====== Source information

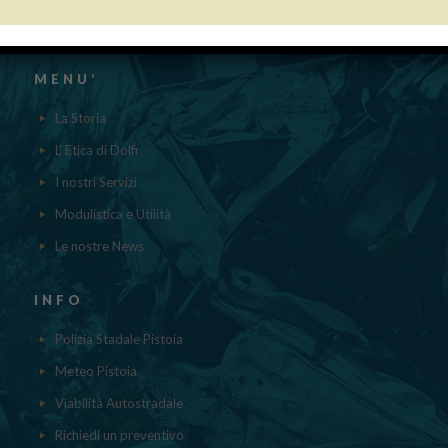
contenuti nel registro nazionale degli aiuti di Stato di cui all’ ART.52
della L.234/2012 a cui si rinvia“
MENU’
La Storia
L' Etica di Dolfi
I nostri Servizi
Modulistica e Utilità
Le nostre News
INFO
Polizia Stadale Pistoia
Meteo Pistoia
Viabilità Autostradale
Richiedi un preventivo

============

From the first line to the last, write out the data exactly, dropping any pictures.

contenuti nel registro nazionale degli aiuti di Stato di cui all’ ART.52
della L.234/2012 a cui si rinvia“
MENU’
La Storia
L' Etica di Dolfi
I nostri Servizi
Modulistica e Utilità
Le nostre News
INFO
Polizia Stadale Pistoia
Meteo Pistoia
Viabilità Autostradale
Richiedi un preventivo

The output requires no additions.